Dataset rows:
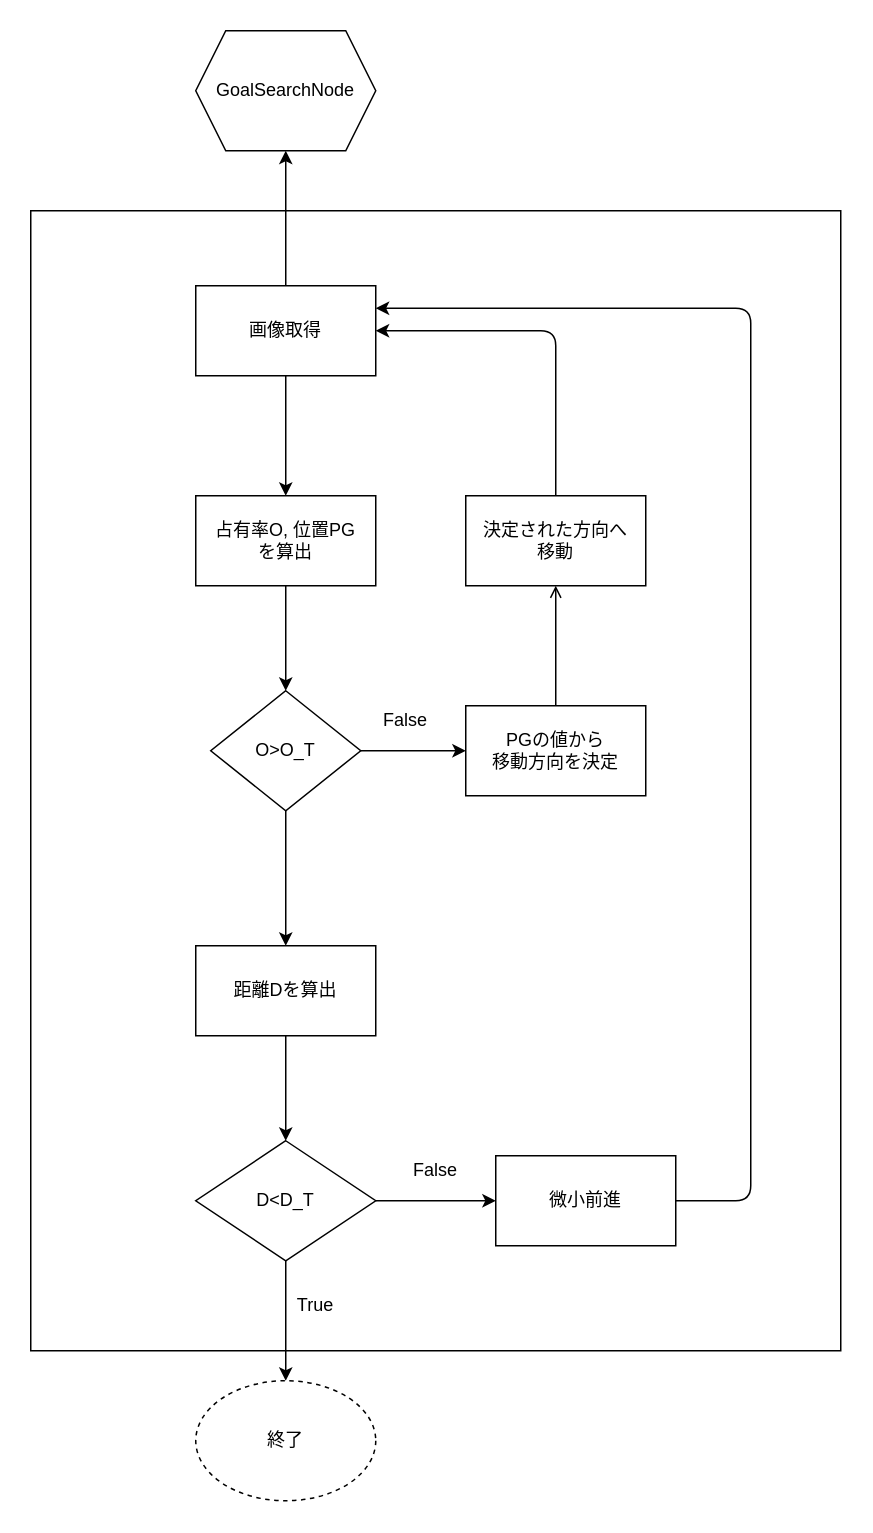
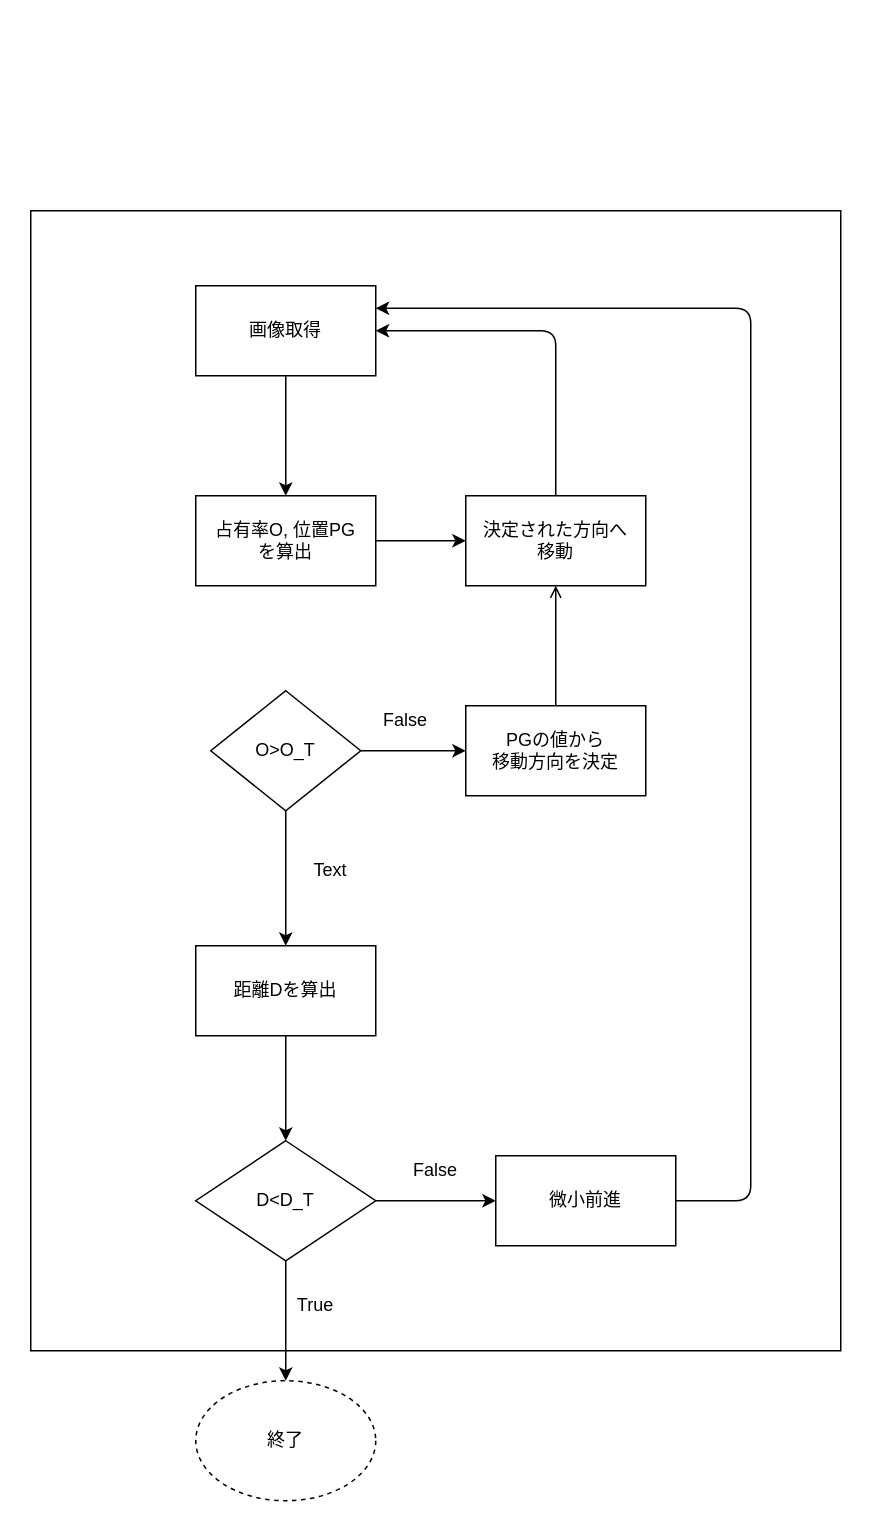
  <mxCell id="0" />
  <mxCell id="1" parent="0" />
  <mxCell id="2" value="" style="rounded=0;whiteSpace=wrap;html=1;" vertex="1" parent="1"><mxGeometry x="20" y="140" width="540" height="760" as="geometry" /></mxCell>
  <mxCell id="3" value="" style="edgeStyle=orthogonalEdgeStyle;rounded=0;orthogonalLoop=1;jettySize=auto;html=1;" edge="1" parent="1" source="5" target="7"><mxGeometry relative="1" as="geometry" /></mxCell>
- <mxCell id="4" value="" style="edgeStyle=orthogonalEdgeStyle;rounded=0;orthogonalLoop=1;jettySize=auto;html=1;" edge="1" parent="1" source="5" target="23"><mxGeometry relative="1" as="geometry"><mxPoint x="190" y="90" as="targetPoint" /></mxGeometry></mxCell>
  <mxCell id="5" value="画像取得" style="rounded=0;whiteSpace=wrap;html=1;" vertex="1" parent="1"><mxGeometry x="130" y="190" width="120" height="60" as="geometry" /></mxCell>
- <mxCell id="6" value="" style="edgeStyle=orthogonalEdgeStyle;rounded=0;orthogonalLoop=1;jettySize=auto;html=1;" edge="1" parent="1" source="7" target="10"><mxGeometry relative="1" as="geometry" /></mxCell>
+ <mxCell id="6" value="" style="edgeStyle=orthogonalEdgeStyle;rounded=0;orthogonalLoop=1;jettySize=auto;html=1;" edge="1" parent="1" source="7" target="20"><mxGeometry relative="1" as="geometry" /></mxCell>
  <mxCell id="7" value="占有率O, 位置PG&lt;br&gt;を算出" style="whiteSpace=wrap;html=1;rounded=0;" vertex="1" parent="1"><mxGeometry x="130" y="330" width="120" height="60" as="geometry" /></mxCell>
  <mxCell id="8" value="" style="edgeStyle=orthogonalEdgeStyle;rounded=0;orthogonalLoop=1;jettySize=auto;html=1;" edge="1" parent="1" source="10" target="12"><mxGeometry relative="1" as="geometry" /></mxCell>
  <mxCell id="9" value="" style="edgeStyle=orthogonalEdgeStyle;rounded=0;orthogonalLoop=1;jettySize=auto;html=1;" edge="1" parent="1" source="10" target="19"><mxGeometry relative="1" as="geometry" /></mxCell>
  <mxCell id="10" value="O&amp;gt;O_T" style="rhombus;whiteSpace=wrap;html=1;rounded=0;" vertex="1" parent="1"><mxGeometry x="140" y="460" width="100" height="80" as="geometry" /></mxCell>
  <mxCell id="11" value="" style="edgeStyle=orthogonalEdgeStyle;rounded=0;orthogonalLoop=1;jettySize=auto;html=1;" edge="1" parent="1" source="12" target="15"><mxGeometry relative="1" as="geometry" /></mxCell>
  <mxCell id="12" value="距離Dを算出" style="whiteSpace=wrap;html=1;rounded=0;" vertex="1" parent="1"><mxGeometry x="130" y="630" width="120" height="60" as="geometry" /></mxCell>
  <mxCell id="13" value="" style="edgeStyle=orthogonalEdgeStyle;rounded=0;orthogonalLoop=1;jettySize=auto;html=1;" edge="1" parent="1" source="15" target="16"><mxGeometry relative="1" as="geometry" /></mxCell>
  <mxCell id="14" value="" style="edgeStyle=orthogonalEdgeStyle;rounded=0;orthogonalLoop=1;jettySize=auto;html=1;" edge="1" parent="1" source="15" target="17"><mxGeometry relative="1" as="geometry" /></mxCell>
  <mxCell id="15" value="&lt;span&gt;D&amp;lt;D_T&lt;/span&gt;" style="rhombus;whiteSpace=wrap;html=1;rounded=0;" vertex="1" parent="1"><mxGeometry x="130" y="760" width="120" height="80" as="geometry" /></mxCell>
  <mxCell id="16" value="終了" style="ellipse;whiteSpace=wrap;html=1;rounded=0;dashed=1;" vertex="1" parent="1"><mxGeometry x="130" y="920" width="120" height="80" as="geometry" /></mxCell>
  <mxCell id="17" value="微小前進" style="whiteSpace=wrap;html=1;rounded=0;" vertex="1" parent="1"><mxGeometry x="330" y="770" width="120" height="60" as="geometry" /></mxCell>
  <mxCell id="18" value="" style="edgeStyle=orthogonalEdgeStyle;rounded=0;orthogonalLoop=1;jettySize=auto;html=1;endArrow=open;" edge="1" parent="1" source="19" target="20"><mxGeometry relative="1" as="geometry" /></mxCell>
  <mxCell id="19" value="PGの値から&lt;br&gt;移動方向を決定" style="whiteSpace=wrap;html=1;rounded=0;" vertex="1" parent="1"><mxGeometry x="310" y="470" width="120" height="60" as="geometry" /></mxCell>
  <mxCell id="20" value="決定された方向へ&lt;br&gt;移動" style="whiteSpace=wrap;html=1;rounded=0;" vertex="1" parent="1"><mxGeometry x="310" y="330" width="120" height="60" as="geometry" /></mxCell>
  <mxCell id="21" value="" style="endArrow=classic;html=1;exitX=0.5;exitY=0;exitDx=0;exitDy=0;entryX=1;entryY=0.5;entryDx=0;entryDy=0;" edge="1" parent="1" source="20" target="5"><mxGeometry width="50" height="50" relative="1" as="geometry"><mxPoint x="230" y="340" as="sourcePoint" /><mxPoint x="280" y="290" as="targetPoint" /><Array as="points"><mxPoint x="370" y="220" /></Array></mxGeometry></mxCell>
  <mxCell id="22" value="" style="endArrow=classic;html=1;entryX=1;entryY=0.25;entryDx=0;entryDy=0;" edge="1" parent="1" target="5"><mxGeometry width="50" height="50" relative="1" as="geometry"><mxPoint x="450" y="800" as="sourcePoint" /><mxPoint x="490" y="297.333" as="targetPoint" /><Array as="points"><mxPoint x="500" y="800" /><mxPoint x="500" y="205" /></Array></mxGeometry></mxCell>
- <mxCell id="23" value="GoalSearchNode" style="shape=hexagon;perimeter=hexagonPerimeter2;whiteSpace=wrap;html=1;fixedSize=1;" vertex="1" parent="1"><mxGeometry x="130" y="20" width="120" height="80" as="geometry" /></mxCell>
+ <mxCell id="24" value="Text" style="text;html=1;strokeColor=none;fillColor=none;align=center;verticalAlign=middle;whiteSpace=wrap;rounded=0;" vertex="1" parent="1"><mxGeometry x="200" y="570" width="40" height="20" as="geometry" /></mxCell>
  <mxCell id="25" value="False" style="text;html=1;strokeColor=none;fillColor=none;align=center;verticalAlign=middle;whiteSpace=wrap;rounded=0;" vertex="1" parent="1"><mxGeometry x="270" y="770" width="40" height="20" as="geometry" /></mxCell>
  <mxCell id="26" value="True" style="text;html=1;strokeColor=none;fillColor=none;align=center;verticalAlign=middle;whiteSpace=wrap;rounded=0;" vertex="1" parent="1"><mxGeometry x="190" y="860" width="40" height="20" as="geometry" /></mxCell>
  <mxCell id="27" value="False" style="text;html=1;strokeColor=none;fillColor=none;align=center;verticalAlign=middle;whiteSpace=wrap;rounded=0;" vertex="1" parent="1"><mxGeometry x="250" y="470" width="40" height="20" as="geometry" /></mxCell>
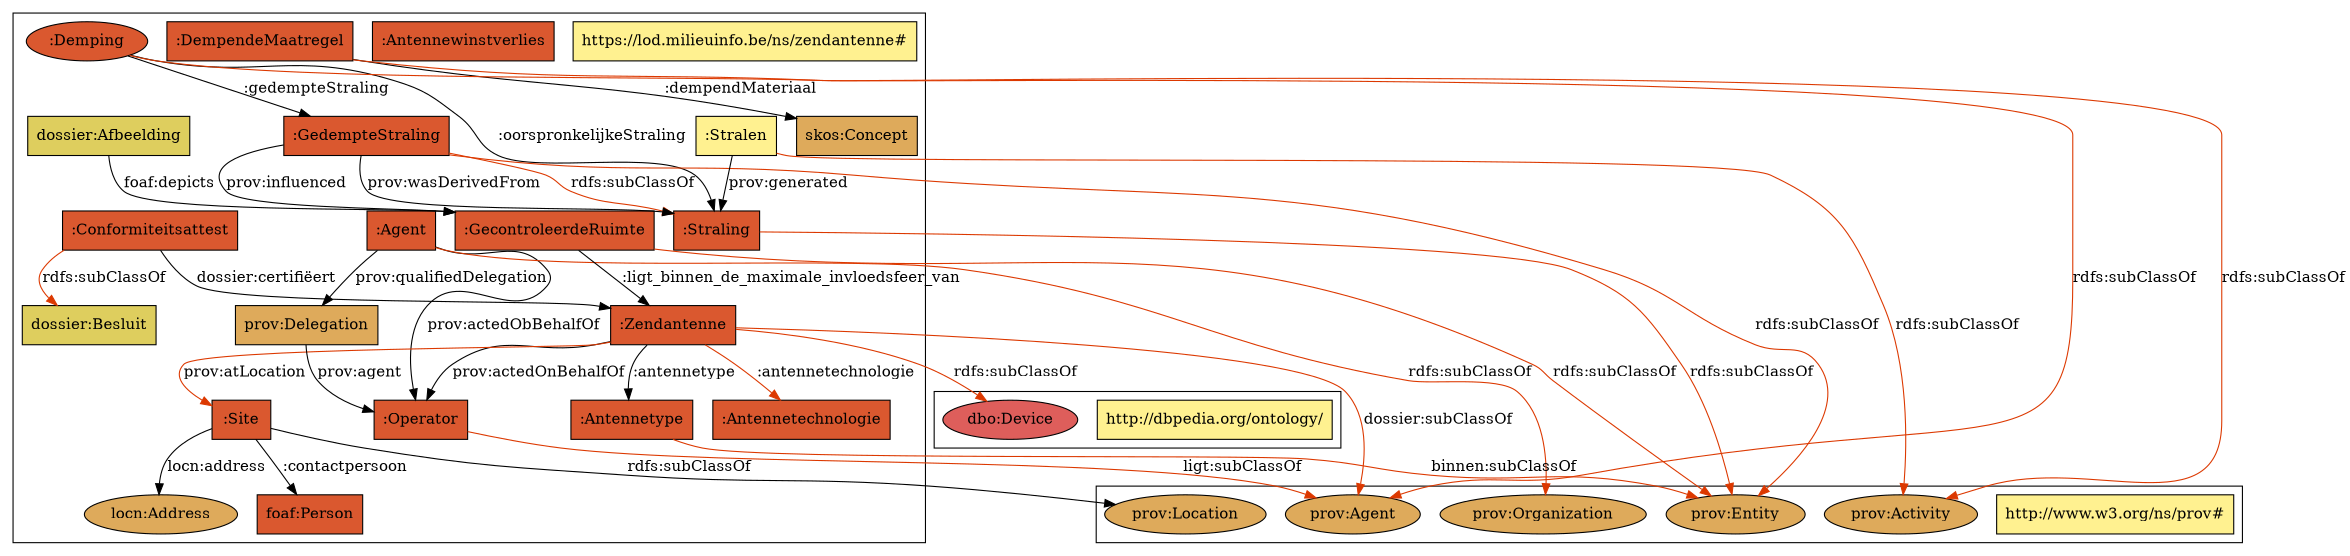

Given exercise: Return every line of the records above that contains the string "strokeColor".

Finished answer:
+ <mxCell id="24" value="Text" style="text;html=1;strokeColor=none;fillColor=none;align=center;verticalAlign=middle;whiteSpace=wrap;rounded=0;" vertex="1" parent="1"><mxGeometry x="200" y="570" width="40" height="20" as="geometry" /></mxCell>
  <mxCell id="25" value="False" style="text;html=1;strokeColor=none;fillColor=none;align=center;verticalAlign=middle;whiteSpace=wrap;rounded=0;" vertex="1" parent="1"><mxGeometry x="270" y="770" width="40" height="20" as="geometry" /></mxCell>
  <mxCell id="26" value="True" style="text;html=1;strokeColor=none;fillColor=none;align=center;verticalAlign=middle;whiteSpace=wrap;rounded=0;" vertex="1" parent="1"><mxGeometry x="190" y="860" width="40" height="20" as="geometry" /></mxCell>
  <mxCell id="27" value="False" style="text;html=1;strokeColor=none;fillColor=none;align=center;verticalAlign=middle;whiteSpace=wrap;rounded=0;" vertex="1" parent="1"><mxGeometry x="250" y="470" width="40" height="20" as="geometry" /></mxCell>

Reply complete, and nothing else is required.